Der Fußball steht etwas abseits, vergewissert sich kurz der Tatsache, dass beim Versuch, ihn zu verbieten, seine Fans die jeweilige Regierung aufessen würden, steckt die Hände in die kurzen Hosen und sagt: "Kinder, Kinder, Kinder. Wenn es einen Trendsport gibt, dann bin das selbstverständlich ich, weil ich im 19. Jahrhundert aufkam, das 20. beherrschte und im 21. anhalte."

Egal aus Neuseeland
Zorbing also oder der Zorb, das ebenfalls wie Bungee-Jumping in Neuseeland erfunden wurde und ein Produkt zerebraler Umwegrentabilität ist, weil die zwei Erfinder Dwane van der Sluis und Andrew Akers ursprünglich nur im Sinn hatten, nach dem Baden so schnell als möglich zu ihren Badetüchern zu gelangen, ohne sich im glühend heißen Sand rote Sohlen zu holen, sind zwei tüvgeprüfte durchsichtige Plastikkugeln von etwa drei und zwei Metern Durchmesser.

Der Zorber, der die innere Kugel durch eine Art Tunnel erreicht, liegt also von einem einen Meter dicken Luftpolster geschützt gleichsam in utero.

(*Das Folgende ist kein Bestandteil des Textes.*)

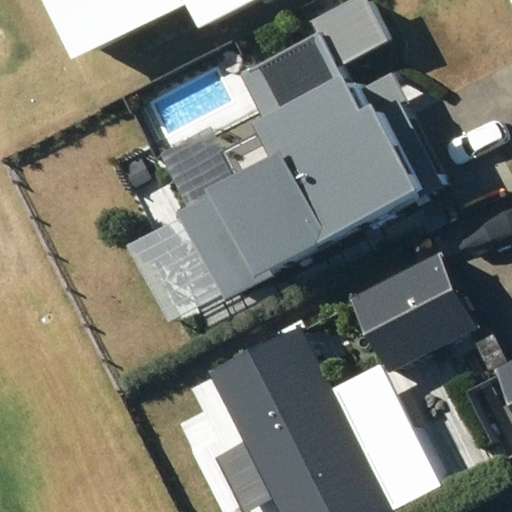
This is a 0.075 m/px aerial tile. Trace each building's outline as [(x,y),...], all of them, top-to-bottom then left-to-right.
[(78,0),(110,62),(217,8),(228,30),(285,0),(78,0)] [(300,28),(309,44),(321,36),(312,21),(300,28)] [(248,153),(264,185),(202,215),(245,301),(294,276),(296,280),(471,192),(425,102),(406,112),(391,81),(373,90),(345,33),(262,75),(290,131),(248,153)] [(349,298),(384,368),(470,325),(435,255),(349,298)] [(209,369),(278,511),(395,511),(304,324),(209,369)] [(511,364),(497,373),(511,400),(511,364)]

Die beiden Spezialkunststoff-Kugeln sind zusätzlich mit mehr als 1000 Seilen verbunden, also eine todelsichere Angelegenheit, wie oft man sich aber deren Ernstfallkompatibilität etwa beim Hinunterrollen von mehr oder weniger steilen Hängen wieder durch den Kopf gehen lässt, ist nicht bekannt.

Jedenfalls kann man in der Kabine des Zorb vieles machen: gehen wie in einem Rönrad, liegen wie im Faulbett unter dem Baldachin des Himmels, durchdrehen wie Bayernfans, die von ihrem unter akutem Fäulnisbefall heimgesuchten Königstiger Stefan Effenberg enttäuscht sind, oder sich aber sehr bedächtig im Frühling von der milden Brandung eines Sees an Land schwemmen lassen.

Osterspaziergang
Wem das alles zu beschwerlich ist, der folge einfach folgender Popzeile: Geh doch mal zum Bahnhof, in der so genannten Frühlingszeit, sag Hallo zu einem Fremden, der einem Zug entsteigt. Wer weiß, woraus diese Zeile stammt, gewinnt einen Osterspaziergang mit dem Autor - dieses Artikels.